Here, he attacks the free market. Algorithm trading is legal, and should be. Entrepreneurs put their money on the line. They try to forecast future prices. They use programs to do this. What is wrong with this? Ethically, nothing. Technically, nothing. No prices are rigged. If anything, algorithm trading undermines price-rigging. The various programs seek out tiny price disparities. An entrepreneur finds a price he thinks is too low in one market. He buys. He finds a price he thinks is too high in another market. He sells. He does this simultaneously. This is called arbitrage trading. It is called "buy low, sell high." Algorithms find these opportunities and execute trades in millionths of a second. So what?

He uses his utterly inaccurate understanding of the bond market, plus some highly improbable inside information, to draw this conclusion:

In fact, QE to Infinity will be ramped up, with double the volume of USTBond purchases in the next several months. The foreign nations will diversify out of their USTBonds held in reserve, and foreign corporations will dump outright USTBonds, in what will become the grandest vote of no confidence toward US-UK bankers in modern history. The USFed must sop up the supply. The alternatives are truly horrendous.

My prediction: None of this will happen in the next 12 months.

CONCLUSION

My advice is this: ignore his italics, his bold facing, his capitalized words, and his exclamation points. Their only function is to emphasize hype-driven conclusions that are drawn from analytical and conceptual mistakes.

Economically unsophisticated readers love bold facing, italics, and exclamation points. "This must be important," they think. "I mean, the type face looks really scary." What is scary is that Jim Willie is taken seriously.

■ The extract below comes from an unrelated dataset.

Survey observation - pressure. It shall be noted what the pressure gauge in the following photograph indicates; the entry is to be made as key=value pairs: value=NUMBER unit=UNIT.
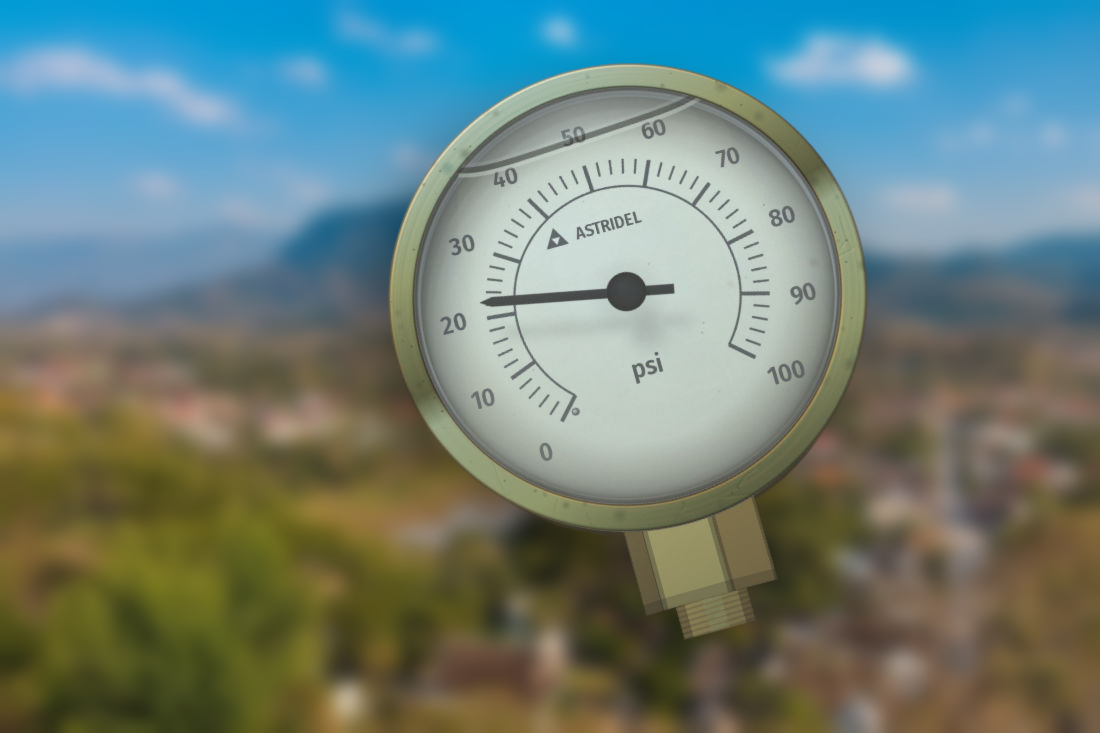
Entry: value=22 unit=psi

Ignore him. He doesn't know what he is talking about.

He may decide to respond to my article. I welcome the opportunity to reply. This is like shooting fish in a barrel.

His subscribers will send him links to my article. They will beg him to respond, to show I've got it all wrong. I recommend the following to him: "When you're in a deep hole, stop digging." The wise strategy would be to pretend I never wrote it. He can hope that most of his subscribers don't see it, or else they forget about it.